Mercury Levels Predicted to Rise in Pacific Ocean Fish
Monday, August 26, 2013
Photo by Tom Puchner
As countries throughout Asia become increasingly reliant on fossil fuels, more harmful mercury is finding its way into the fish we eat. But new research suggests people can limit their mercury consumption by eating less fish that dwell deeper in ocean.
As countries throughout Asia become increasingly reliant on fossil fuels, more harmful mercury is finding its way into the fish we eat. But new research suggests one way people can limit their mercury consumption: Eat more fish that dwell near the ocean surface.
Scientists already know that large fish tend to ingest more mercury than smaller fish. The process of bioaccumulation accounts for how mercury gets amplified as it moves up the food chain. But they've also noticed something that couldn't be explained by bioaccumulation. Fish from darker, deeper waters often contain more mercury than similar fish feeding higher up.
Now, thanks to a new study co-authored by Brian Popp of the University of Hawaii, we now know why fish dwelling farther away from the ocean surface consume more mercury. It has to do with sunlight, which can actually help break up the harmful form of mercury that gets into fish — and onto our plates.
"Reactions catalyzed by sunlight break down that organic mercury," Popp said.

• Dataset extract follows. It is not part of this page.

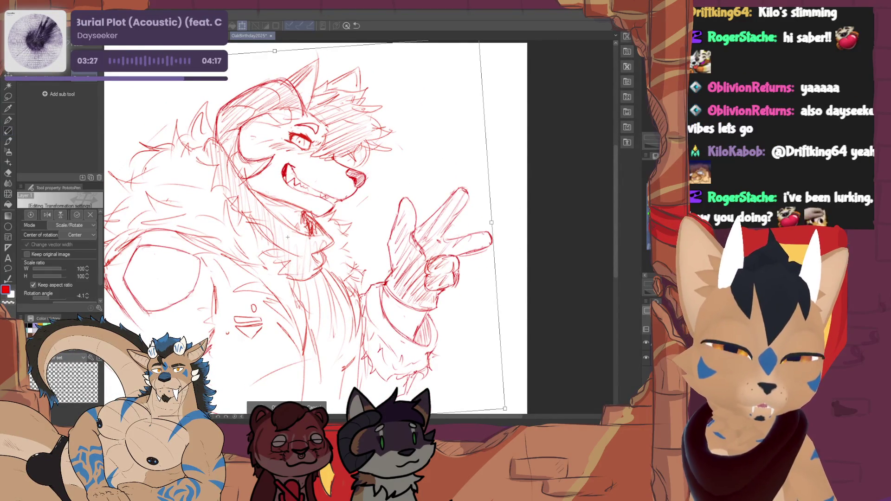
{"action": "left_click", "coordinate": [278, 405]}
{"action": "scroll", "coordinate": [316, 228], "scroll_direction": "down", "scroll_amount": 5}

Understanding this phenomenon could help guide regulators' seafood recommendations in coming decades, when mercury levels in fish are projected to spike.
Popp said, "If all things remain equal and there's a continued increase in emissions from power plants, projections show a two-to-three-fold increase over the next roughly 20 years."
He added that getting tough on rising mercury requires getting tough on emissions in Asia.
"It's not sufficient to simply clean up our backyard," Popp said. "It's a global problem."
Until more countries adopt strict mercury emission standards, Popp says seafood advisory committees should steer consumers toward fish from sunnier parts of the ocean.